Support turning off hashmap randomness

joonazan · July 26, 2023, 3:10pm

I'm having trouble fuzzing and benchmarking Rust programs because of the random seeding of std::collections::HashMap. The random behaviour makes fuzzing instrumentation see differences when there are none. People using cargo fuzz will just have poor results with no indication of a problem. AFL++ reported the stability of my target to be only 60-70%. Disabling randomization brought the stability to 100.00%

In theory, people can support different hashers in their code. But HashMap is used in many common dependencies as well, so they'd have to override every dependency. Instead, I used -Z build-std and edited the constructor of RandomState to be deterministic. Before that, I tried using cargo's patch feature to override hashbrown but that didn't work.

I'm sure many people would benefit from being able to do this in a clean way.

In std's code hashmaps have their own code for true randomness. Maybe the system clock should also be disabled. Other randomness can probably be dealt with by using cargo's patch feature on the rand crate.

I don't know what the best solution would be but I wanted to write about this since I didn't find a thread anywhere even though this problem makes Rust essentially unfuzzable.

I did find this other thread just now, which is about problems benchmarking. The getrandom solution there is cleaner than what I have but I would never have thought of that even though I read the relevant source code.

8573 · July 27, 2023, 2:05am

It could make sense to file a ticket at https://github.com/rust-fuzz/book/issues to recommend a solution, after (or before) a solution is found here.

bascule · July 30, 2023, 8:26pm

FYI, while this may make sense for fuzzing, for the benchmarking use case it may have unexpected effects on HashMap performance including degrading certain O(n) operations to O(n^2). This is because the HashMap implementation relies on a randomized hasher as a "fix" for "accidentally quadratic" behavior.

8573 · July 30, 2023, 8:40pm

This was done:

github.com/rust-fuzz/book

Warn about hashmap randomization and propose solutions

opened 03:34PM - 27 Jul 23 UTC

joonazan

Almost all Rust code uses `std::collections::HashMap` with the default hasher. T…his makes instrumentation almost useless. For example, one of my targets didn't even manage to produce a valid input after days. After I disabled Hashmap randomization, fuzzing even found a crash in a few hours. ## Ways to solve this My solution: edit the standard library. Cross-platform, but not easy to package. LLVM solution: do not instrument hash maps. It is unclear to me how to do this because [the instructions](https://github.com/AFLplusplus/AFLplusplus/blob/stable/instrumentation/README.instrument_list.md) are C++ specific. Linux solution: define your own `getrandom` function. I also recommend AFL++ first, because it tracks whether the same input produces the same trace and warns about it. For a more wordy explanation, see this post: https://internals.rust-lang.org/t/support-turning-off-hashmap-randomness/19234

joonazan · July 31, 2023, 12:26am

@bascule That is very good to know! So instead of a fixed seed, a pseudorandom seed should be used for deterministic results; especially when benchmarking.
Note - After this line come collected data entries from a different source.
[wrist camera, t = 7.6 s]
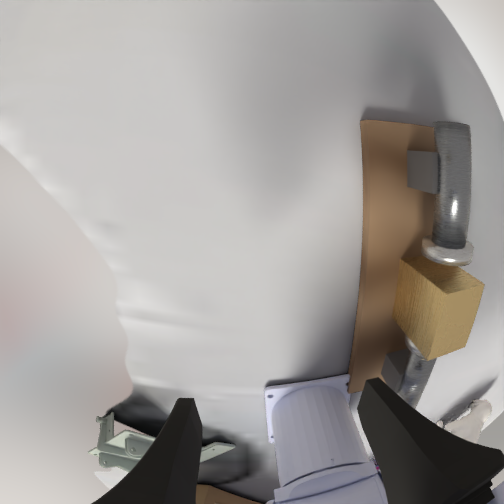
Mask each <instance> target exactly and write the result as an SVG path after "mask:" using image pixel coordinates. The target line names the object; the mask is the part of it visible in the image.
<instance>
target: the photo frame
mask: <svg viewBox="0 0 504 504" xmlns="http://www.w3.org/2000/svg"><path fill="white" fill-rule="evenodd" d="M196 504H261V503H258V502H255V501H251V500H248V499H245V498H242V497H239V496H236V495H233V494H230V493H228V492H225V491H222V490H220V489H217V488H215V487H212V486H210V485H198V484H197V486H196Z"/></svg>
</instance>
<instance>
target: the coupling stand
mask: <svg viewBox="0 0 504 504" xmlns="http://www.w3.org/2000/svg"><path fill="white" fill-rule="evenodd" d="M433 124H434V127H428V126H422V125H415V124H407V123H398V122H389V121H378V120H363V121H360V127H361V141H362V162H363V236H362V257H361V272H360V285H359V296H358V305H357V314H356V323H355V330H354V338H353V345H352V351H351V358H350V364H349V369H348V374H349V375H350V379H349V382H347V384H348V389H347V392H348V394H350V393H355V392H359V391H363V388H364V385H365V381H366V380H368V379H372V378H376V377H379V378H380V379H381V380H382V381H383V382H385V383H386V384H387V385H388V386H389V387H390V388H391V389H392V390H393V391H394V392H395V393H397V394H398V395H399V396H400V397H401V398H402V399H403V400H404V401H406V402H407V403H408V404H409V405H410V406H412V407H413V408H414V409H415V408H416V406H417V404H418V402H419V400H420V397H421V395H422V393H423V391H424V389H425V386H426V384H427V382H428V379H429V377H430V374H431V372H432V369H433V367H434V364H435V361H436V359H437V358H434V359H431V360H428V361H427V360H426V359H425V358H424V356H423V355H422V354H421V352H420V351H419V350H418V349H417V347H416V346H415V345H414V344H413V342H412V341H411V340H410V339H409V337H408V336H407V335H406V334H405V332H404V331H403V330H402V329H401V328H400V326H399V325H398V324H397V323H396V322H395V320H394V319H393V318H392V313H393V308H394V302H395V296H396V289H397V282H398V275H399V267H400V259H402V258H410V257H417V256H424V257H426V258H427V259H429V260H431V261H433V262H436V263H439V264H443V265H448V266H465V265H468V264H470V263H471V261H472V256H473V250H474V247H473V245H472V244H471V243H470V242H468V241H466V238H467V231H468V222H469V211H470V198H471V133H470V126H469V125H466V124H461V123H455V122H434V123H433Z"/></svg>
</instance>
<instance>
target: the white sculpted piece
mask: <svg viewBox="0 0 504 504" xmlns="http://www.w3.org/2000/svg"><path fill="white" fill-rule="evenodd" d="M472 401H473V403H472V404H471V405H470V407H471V412H470V413H469V414H468V415H466V416H464V417H462V418H461V419H460V420H456V421H453V422H450V423H448V424H447V425H446V426H445V430H446V431H450V430H452V431H451V432H450V433H452V434H454V435H456V436H458V437H460V438H463V439H465V440H467V441H470V442H473V443H476V444H477V440H478V438H479V436H480V433H481V429H482V427H483V425H484V423H485V422H486V420H487V419H488V418H489V416H490V414H491V411H492V406H491V404H490V402H489V401H487V400H478V399H475V400H472ZM436 425H438V426H439V427H441V428H443V422H442V421H441V420H440V421H438V422H437V423H436Z"/></svg>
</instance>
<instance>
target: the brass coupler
mask: <svg viewBox="0 0 504 504" xmlns="http://www.w3.org/2000/svg"><path fill="white" fill-rule="evenodd" d="M484 285H485V284H483V283H482V282H480V281H479V280H478V279H476V278H475V277H473V276H472V275H470V274H469V273H467V272H466V271H464V270H463V269H461V268H459V267H458V266H448V265H443V264H439V263H436V262H433V261H431V260H429V259H427V258H426V257H424V256H417V257H410V258H402V259H400V267H399V275H398V282H397V289H396V296H395V302H394V308H393V313H392V318H393V319H394V320H395V322H396V323H397V324H398V325H399V326H400V328H401V329H402V330H403V331H404V332H405V334H406V335H407V336H408V337H409V339H410V340H411V341H412V342H413V344H414V345H415V346H416V347H417V349H418V350H419V351H420V352H421V354H422V355H423V356H424V358H425V359H426V360H427V361H428V360H431V359H434V358H437V357H440V356H443V355H445V354H448V353H451V352H453V351H456V350H458V349H461V348H463V347H465V345H466V343H467V340H468V337H469V334H470V332H471V329H472V326H473V323H474V320H475V317H476V313H477V310H478V307H479V303H480V300H481V296H482V292H483V289H484Z"/></svg>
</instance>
jdahlstrom · July 31, 2023, 6:07pm

By the way, the use of an OS entropy source is AFAIK the only reason Hash(Map|Set) are not in alloc. It would be awesome if whatever mechanism used to turn off nondeterminism would also enable non-std use. Conversely, it would be pretty frustrating if there were a mechanism to make the two collections entirely OS-agnostic but they still weren't available in alloc.

bjorn3 · July 31, 2023, 6:51pm

I think having two mutually exclusive features (liballoc HashMap and HashDOS protected HashMap) in the standard library would be pretty bad. Some libraries will depend on one feature and others on the other feature, splitting the ecosystem.
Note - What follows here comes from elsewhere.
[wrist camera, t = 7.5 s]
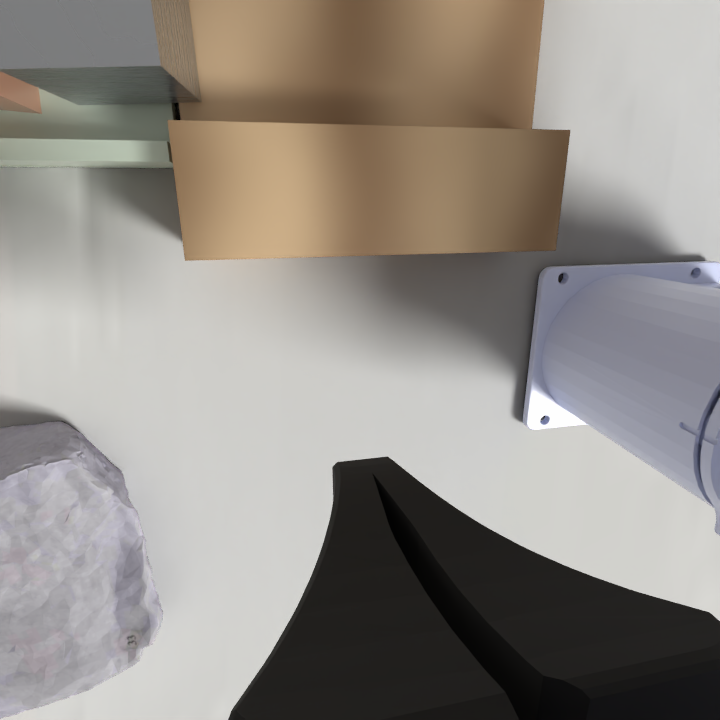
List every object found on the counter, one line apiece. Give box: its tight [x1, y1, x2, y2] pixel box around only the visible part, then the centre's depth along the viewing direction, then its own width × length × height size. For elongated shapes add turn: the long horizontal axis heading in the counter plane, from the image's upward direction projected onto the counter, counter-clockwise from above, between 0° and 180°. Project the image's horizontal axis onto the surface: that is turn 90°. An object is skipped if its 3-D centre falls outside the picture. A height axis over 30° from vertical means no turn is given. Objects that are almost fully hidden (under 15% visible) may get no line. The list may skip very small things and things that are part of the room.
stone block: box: [0, 421, 163, 719], centre depth 19 cm, size 12×5×10 cm
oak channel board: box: [167, 0, 570, 261], centre depth 15 cm, size 13×14×4 cm
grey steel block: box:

jdahlstrom · July 31, 2023, 7:22pm

In fact the only reason HashMap is in std is the default generic parameter:

pub struct HashMap<K, V, S = RandomState>
                             ^^^^^^^^^^^

Indeed the culprit is a single call in RandomState::new:

sys::hashmap_random_keys()

Instantiating HashMap with any alloc-compatible hasher makes it itself alloc-compatible, it's merely the existence of the default parameter that binds it in std. This is not an optimal situation. The hasher is made to be swappable (and is, of course, commonly changed to some faster, deterministic version when DDOS is irrelevant) so I don't think it's a big problem that no_std compiled code uses a different instantiation than std.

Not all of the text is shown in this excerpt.